Update Method option on dataflow

So I was editing a redshift dataflow this morning and I noticed a new option on the output dataset named Update Method.  It has a replace and an append option.  I am not sure when this became available or how it should be implemented.  I understand that all current datasets replace themselves and normally to append you need to create a recursive dataflow feeding the base data back into itself.  Could someone give me an example of a use case for the append option?

 

 

Thank you. 

 

Best Answer

  • n8isjack-ret
    Accepted Answer

    @cwolman, yes that is a great use case for it.

     

    Key things to note:

    • There must be no overlap between Dataset A and Dataset B. You cannot update records that already loaded into Dataset A using this new method.
    • Correcting errors is trickier. If a data load must be reloaded or was loaded twice it is difficult to correct it using the new method. 

Answers

  • Hi @cwolman, this is a pretty exciting change but it is for specific situations. It likely will not replace your recursive dataflow.

     

    It will allow you to take data that can simply be appended, but modify it first. Say that you are loading sales transactions. Dealing with hundreds of millions of rows is slow but you can just append the data. This is great, but if you need to do data prep, cleanup, filtering, etc... it has to be done in every card using the data.

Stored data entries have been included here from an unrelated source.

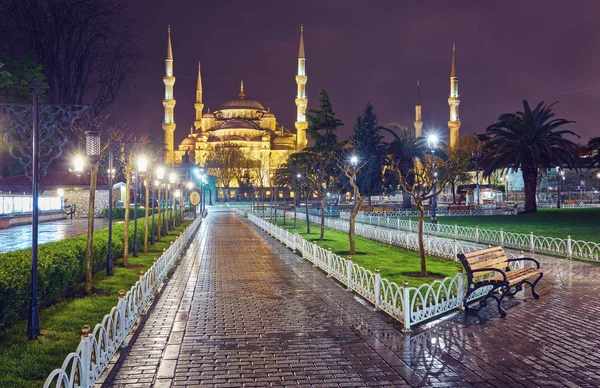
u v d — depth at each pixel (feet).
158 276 45.93
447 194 316.40
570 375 23.35
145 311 36.58
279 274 54.19
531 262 59.16
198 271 56.75
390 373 23.79
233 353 26.91
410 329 30.99
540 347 27.50
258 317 34.86
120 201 197.88
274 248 82.02
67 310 36.11
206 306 38.52
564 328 31.19
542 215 147.84
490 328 31.32
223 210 271.28
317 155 132.57
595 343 28.14
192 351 27.30
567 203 218.18
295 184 148.87
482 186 263.70
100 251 53.26
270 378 23.26
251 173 408.05
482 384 22.39
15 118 52.21
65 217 167.22
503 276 35.22
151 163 89.04
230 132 493.77
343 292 43.68
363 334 30.35
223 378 23.26
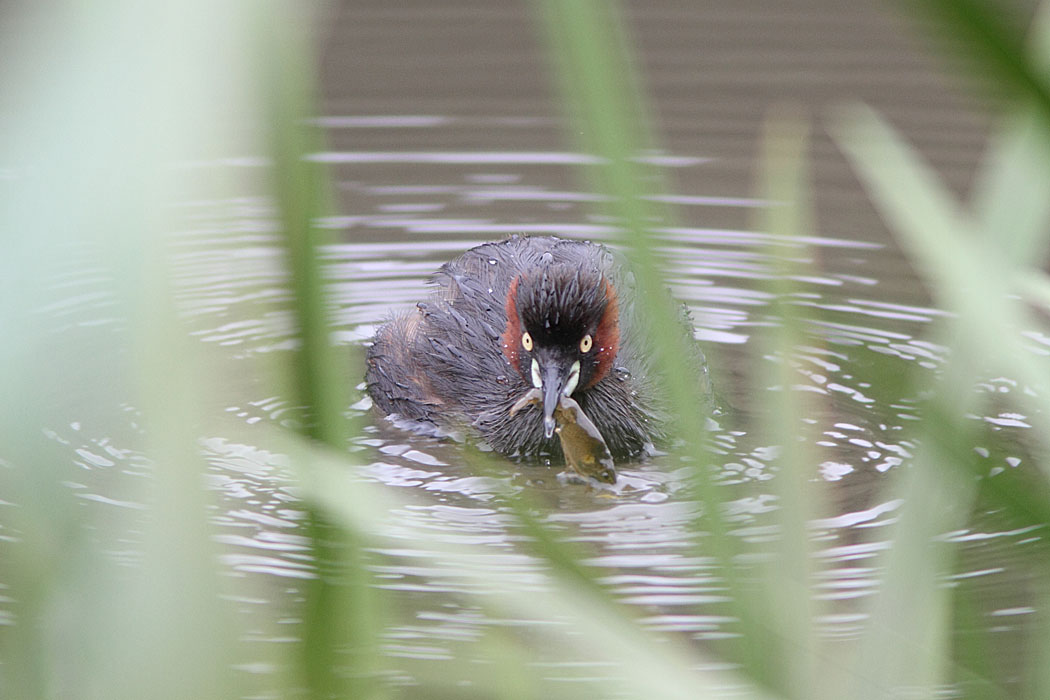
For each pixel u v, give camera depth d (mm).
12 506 1350
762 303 15328
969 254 2893
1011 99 1676
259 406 12305
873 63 23156
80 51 958
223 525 10328
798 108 21078
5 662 1853
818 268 16266
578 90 1703
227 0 999
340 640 1836
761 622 2598
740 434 12680
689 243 16828
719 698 2543
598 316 12500
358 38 25141
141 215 1005
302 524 1926
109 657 1154
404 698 7559
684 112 20938
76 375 1779
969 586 9297
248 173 1396
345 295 15938
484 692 7414
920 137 19844
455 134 20719
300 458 1854
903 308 15172
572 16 1615
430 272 16500
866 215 17953
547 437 12422
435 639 8445
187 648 1153
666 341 2377
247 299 1764
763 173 18656
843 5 26719
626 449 13133
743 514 10680
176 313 1092
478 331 14086
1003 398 12531
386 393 14156
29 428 1125
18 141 964
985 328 2826
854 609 9055
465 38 25109
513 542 10422
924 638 2871
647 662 2541
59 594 1235
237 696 1171
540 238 15656
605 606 2572
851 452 12023
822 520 10711
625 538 10602
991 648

This new method allows you to transform it before appending it to the dataset.

  • Would this new functionality work for this scenario?

     

    Basic recursive dataflow

    Dataset A - contains 25M rows (base data)

    Dataset B - contains 1M rows (new data)

    transform dataset B and union to Dataset A for final output.  Dataset A now contains 26M rows.  Rinse and repeat daily.

     

    Could I edit this existing dataflow and remove Dataset A as an input and simply transform Dataset B and have it append to the output dataset using this new feature? 

     

    This would allow me to eliminate the time required to load Dataset A first which would decrease processing time.